Task material
··········

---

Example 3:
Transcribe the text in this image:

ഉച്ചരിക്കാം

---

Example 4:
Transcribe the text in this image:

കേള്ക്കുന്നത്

··········

Required work
When you repeat the data, keep each line exactly as given.

Exercise result
---

Example 3:
Transcribe the text in this image:

ഉച്ചരിക്കാം

---

Example 4:
Transcribe the text in this image:

കേള്ക്കുന്നത്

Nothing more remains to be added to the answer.